Lens and sensor metadata
# # # # # # #

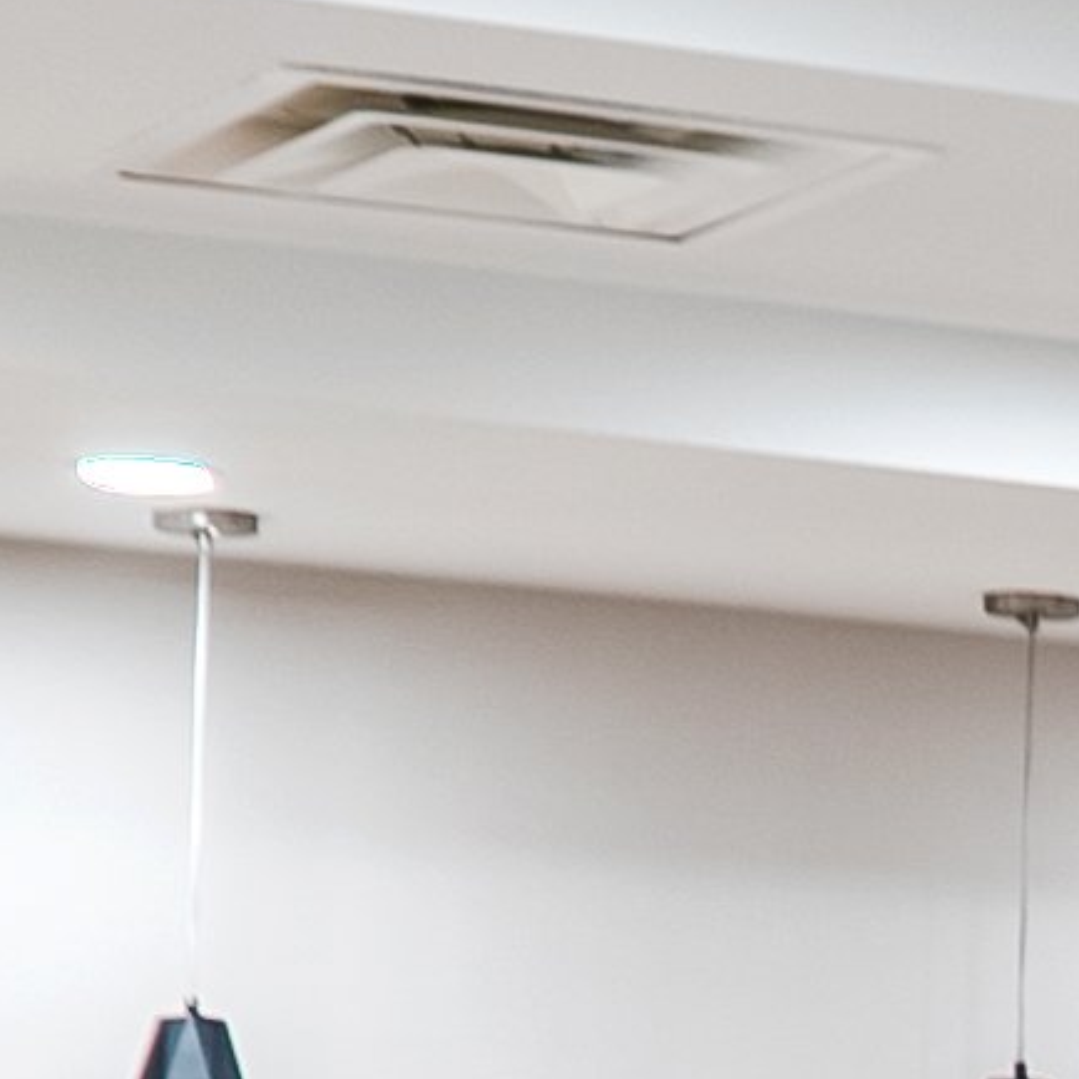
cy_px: 1822
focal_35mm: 207
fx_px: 7300
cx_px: 3847
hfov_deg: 7.0
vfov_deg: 8.2
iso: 100
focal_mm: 18
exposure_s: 1/40
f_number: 3.5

# # # # # # #

● Work instructions: Copy nothing except the lines from the one with "hfov_deg: 7.0" through the end of the records; keep each exactly as it appears, first and last included.

● Task response:
hfov_deg: 7.0
vfov_deg: 8.2
iso: 100
focal_mm: 18
exposure_s: 1/40
f_number: 3.5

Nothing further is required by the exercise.